[Trecho apresentado]:

__________________________________________________

Colinas de Cicasos no distrito de San Bartolo, no Peru, coberta de vegetação e flores - CORTESÍA MARÍA MIYASIRO
Colinas de Cicasos no distrito de San Bartolo, no Peru, coberta de vegetação e flores Imagem: CORTESÍA MARÍA MIYASIRO

Daniel Gonzalez Cappa

BBC News Mundo

01/10/2021 08h42Atualizada em 01/10/2021 14h21

Estendendo-se ao longo da costa do Pacífico do Peru e do Chile, os desertos hiperáridos de Sechura e Atacama são considerados os mais secos do mundo e um dos mais antigos. Mas todos os anos, apesar da secura, as colinas ficam verdes e se enchem de flores.

Essas "ilhas de vegetação" que surgem no meio da paisagem desértica são conhecidas como colinas no Peru ou "oásis de névoa" no Chile. E são assim chamadas porque as plantas dependem quase exclusivamente da névoa do mar.

É um equilíbrio frágil entre correntes oceânicas, ventos, altitude dos Andes e eventos climáticos extremos. E esse equilíbrio é tão volátil que qualquer variação implica uma mudança na cobertura vegetal das colinas.

Existem até oásis que só florescem uma vez a cada dez anos. Essas colinas chamaram a atenção de cientistas, que esperam entender como as mudanças climáticas influenciam em nossos ecossistemas em um ritmo muito mais rápido do que em outros lugares.

__________________________________________________

[Dados do exercício]:
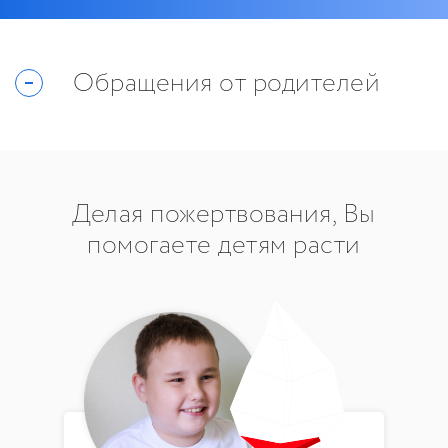
Обращения от родителей
Делая пожертвования, Вы
помогаете детям расти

__________________________________________________

[Partes do exercício]:
A – Reproduza o trecho do texto sobre os oásis de névoa que vai de "É um equilíbrio" a "em outros lugares.".
B – Prossiga o texto sobre as colinas que florescem nos desertos costeiros do Peru e do Chile, partindo da última frase mostrada.

[Respostas apresentadas]:
A –
É um equilíbrio frágil entre correntes oceânicas, ventos, altitude dos Andes e eventos climáticos extremos. E esse equilíbrio é tão volátil que qualquer variação implica uma mudança na cobertura vegetal das colinas.

Existem até oásis que só florescem uma vez a cada dez anos. Essas colinas chamaram a atenção de cientistas, que esperam entender como as mudanças climáticas influenciam em nossos ecossistemas em um ritmo muito mais rápido do que em outros lugares.

B –
O cinturão desértico entre Peru e Chile é hiperárido e considerado o mais seco do mundo - CORTESÍA JUSTIN MOAT - CORTESÍA JUSTIN MOAT
O cinturão desértico entre Peru e Chile é hiperárido e considerado o mais seco do mundo
Imagem: CORTESÍA JUSTIN MOAT

Um grupo de especialistas da Inglaterra e do Peru conseguiu mapear com incrível precisão a extensão real das colinas: mais de 17 mil km quadrados, quatro vezes mais do que se conhecia.

Isso representa uma área dez vezes maior do que a cidade de Londres.

E não só isso, mas também descobriram que o oásis é um vasto habitat, repleto de plantas e flores endêmicas, muitas das quais têm pouco ou nenhum registro científico.

"É muito emocionante porque é o único sistema terrestre que reage incrivelmente rápido às mudanças nas temperaturas do mar. É como um indicador do que acontece nos oceanos, mas em terra", disse Justin Moat, cientista do Kew Botanic do Real London Garden, e principal autor do estudo.

"Normalmente, você percebe essas mudanças em 10, 20 ou 30 anos. Mas com o oásis de névoa, as mudanças são quase imediatas, em meses ou semanas, o que as torna muito úteis como indicadores climáticos", explica Moat.

Quando há umidade no ambiente, a paisagem desértica se enche de flores - CORTESÍA KEW GARDENS - CORTESÍA KEW GARDENS
Quando há umidade no ambiente, a paisagem desértica se enche de flores
Imagem: CORTESÍA KEW GARDENS

Olhando através das nuvens

O ecossistema de oásis de névoa se estende por mais de 3 mil km ao longo da costa do Oceano Pacífico.

Pode ir da Península Illescas (ao sul da cidade de Piura, no Peru) até o Parque Nacional Llanos de Challe, no Chile; e às vezes avança vários quilômetros para o interior.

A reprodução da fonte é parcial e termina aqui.